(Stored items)
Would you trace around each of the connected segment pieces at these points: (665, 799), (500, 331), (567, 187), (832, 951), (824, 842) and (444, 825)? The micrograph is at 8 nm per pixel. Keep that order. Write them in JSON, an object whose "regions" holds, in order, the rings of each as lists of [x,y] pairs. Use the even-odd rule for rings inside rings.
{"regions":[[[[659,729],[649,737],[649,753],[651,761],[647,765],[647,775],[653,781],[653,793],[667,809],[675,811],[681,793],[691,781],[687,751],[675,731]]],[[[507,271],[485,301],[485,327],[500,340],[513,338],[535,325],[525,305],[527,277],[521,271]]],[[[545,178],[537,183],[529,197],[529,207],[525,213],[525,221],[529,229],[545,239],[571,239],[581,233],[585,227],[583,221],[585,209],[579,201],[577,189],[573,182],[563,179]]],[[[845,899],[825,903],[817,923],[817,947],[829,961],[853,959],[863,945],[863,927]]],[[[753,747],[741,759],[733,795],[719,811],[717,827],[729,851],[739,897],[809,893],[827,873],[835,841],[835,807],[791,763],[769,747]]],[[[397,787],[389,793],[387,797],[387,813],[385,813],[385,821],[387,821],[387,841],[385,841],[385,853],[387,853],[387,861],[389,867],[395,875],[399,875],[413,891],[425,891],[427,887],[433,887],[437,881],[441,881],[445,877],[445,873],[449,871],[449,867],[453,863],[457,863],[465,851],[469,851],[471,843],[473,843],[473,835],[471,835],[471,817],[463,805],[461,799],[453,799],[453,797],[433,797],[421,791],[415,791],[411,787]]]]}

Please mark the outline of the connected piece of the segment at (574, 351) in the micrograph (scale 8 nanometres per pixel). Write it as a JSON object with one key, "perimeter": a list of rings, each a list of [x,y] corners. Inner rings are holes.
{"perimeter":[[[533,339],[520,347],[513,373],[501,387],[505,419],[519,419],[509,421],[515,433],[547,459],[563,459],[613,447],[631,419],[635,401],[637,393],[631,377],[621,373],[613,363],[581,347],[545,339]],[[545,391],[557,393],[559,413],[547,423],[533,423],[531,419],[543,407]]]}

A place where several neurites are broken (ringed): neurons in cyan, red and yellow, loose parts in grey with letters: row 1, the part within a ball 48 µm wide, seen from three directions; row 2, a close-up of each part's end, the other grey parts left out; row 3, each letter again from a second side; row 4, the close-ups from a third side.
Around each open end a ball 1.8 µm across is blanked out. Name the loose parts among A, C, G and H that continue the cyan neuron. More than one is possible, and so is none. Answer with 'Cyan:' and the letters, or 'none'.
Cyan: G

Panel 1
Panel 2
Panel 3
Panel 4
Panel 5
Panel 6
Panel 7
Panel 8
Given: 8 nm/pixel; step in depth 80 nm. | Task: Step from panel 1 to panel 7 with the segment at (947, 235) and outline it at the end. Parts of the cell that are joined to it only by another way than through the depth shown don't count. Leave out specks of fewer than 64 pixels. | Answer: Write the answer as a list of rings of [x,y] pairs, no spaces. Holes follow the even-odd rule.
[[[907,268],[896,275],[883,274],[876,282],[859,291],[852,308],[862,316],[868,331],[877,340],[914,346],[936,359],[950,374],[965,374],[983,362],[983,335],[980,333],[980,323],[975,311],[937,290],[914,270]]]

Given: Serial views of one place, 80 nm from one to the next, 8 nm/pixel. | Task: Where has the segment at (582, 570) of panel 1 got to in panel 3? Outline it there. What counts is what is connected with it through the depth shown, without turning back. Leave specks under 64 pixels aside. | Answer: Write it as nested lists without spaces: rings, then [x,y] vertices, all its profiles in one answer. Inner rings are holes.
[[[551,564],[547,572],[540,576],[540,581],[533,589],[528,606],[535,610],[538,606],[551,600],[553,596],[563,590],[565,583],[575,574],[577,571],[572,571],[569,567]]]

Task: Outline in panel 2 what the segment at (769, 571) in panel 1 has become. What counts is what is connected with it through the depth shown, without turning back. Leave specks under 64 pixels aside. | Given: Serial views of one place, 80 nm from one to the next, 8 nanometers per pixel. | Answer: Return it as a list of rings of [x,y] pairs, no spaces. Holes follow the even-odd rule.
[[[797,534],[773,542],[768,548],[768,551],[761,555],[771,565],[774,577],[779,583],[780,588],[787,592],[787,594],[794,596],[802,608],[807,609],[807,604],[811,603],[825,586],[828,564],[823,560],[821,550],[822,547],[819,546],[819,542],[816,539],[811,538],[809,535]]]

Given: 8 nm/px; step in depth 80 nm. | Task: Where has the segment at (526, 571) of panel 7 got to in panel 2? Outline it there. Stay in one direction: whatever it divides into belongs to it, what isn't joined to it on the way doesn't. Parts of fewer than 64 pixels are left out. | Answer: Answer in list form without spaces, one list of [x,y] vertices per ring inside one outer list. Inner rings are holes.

TASK — Could you return the lines in the entries above that contain "left"?

TASK ANSWER —
A place where several neurites are broken (ringed): neurons in cyan, red and yellow, loose parts in grey with letters: row 1, the part within a ball 48 µm wide, seen from three directions; row 2, a close-up of each part's end, the other grey parts left out; row 3, each letter again from a second side; row 4, the close-ups from a third side.
Given: 8 nm/px; step in depth 80 nm. | Task: Where has the segment at (526, 571) of panel 7 got to in panel 2? Outline it there. Stay in one direction: whatever it divides into belongs to it, what isn't joined to it on the way doesn't. Parts of fewer than 64 pixels are left out. | Answer: Answer in list form without spaces, one list of [x,y] vertices per ring inside one outer list. Inner rings are holes.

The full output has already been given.